Despite the mediocre return, however, anglers were helped by clear water that resulted in catch rates that were reported as excellent at times. For the season, anglers managed to pull in approximately 18,000 kings, 5,000 more than the average annual harvest.

In addition to a lot of kings getting caught, there were some big ones out there, as well. For the season, the department certified seven kings that were in excess of 55 inches of length — and seven others were brought in that measured just under 55 inches.

McClure said he’d characterize the king fishing as good, but not overwhelming.

“It was a good year but it wasn’t awesome,” he said.

Sport fisherman Dwight Kramer said he had great success fishing the Kenai, managing to come home with a king almost every trip.

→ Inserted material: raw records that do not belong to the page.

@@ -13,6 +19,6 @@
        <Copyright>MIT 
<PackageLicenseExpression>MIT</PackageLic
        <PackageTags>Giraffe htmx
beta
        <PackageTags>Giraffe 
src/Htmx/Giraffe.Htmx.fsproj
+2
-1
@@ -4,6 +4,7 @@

“It was really good,” Kramer said.

As for sockeye salmon fishing, both the number of fish returning to the river and catch rates were strong through the entire season. The department’s preseason forecast was good — 3.3 million fish — and the actual return was even better. ADFG estimates show that the return ended up at around 5 million fish, with an average of more than 26,000 sockeye coming into the river each day in July.

The department has not yet estimated how many fish anglers caught, but an estimated 1.4 million sockeye passed the department’s sonar site at river Mile 19. With such a large amount of fish coming into the river, it’s estimated that the escapement will come in at more than 1 million fish.

The department even liberalized bag limits for sport fishermen and increased the amount of hours dipnet fishers could go in order to try and get as many fish caught as possible.

“There were times after they raised the limit to six fish when we were limiting out in 15 or 20 minutes,” Kramer said.

Not only was red fishing good in July, but an unusual late pulse of fish hit the river in August, as well. During the first three weeks of August, an estimated 536,000 sockeye poured into the river, a number that has never been approached since record keeping began.

As the fishing season winds down on the Kenai, anglers have reported that things have quieted down significantly. The coho salmon fishery has been reported as slow throughout the season, although the department has not yet completed its silver salmon assessment project.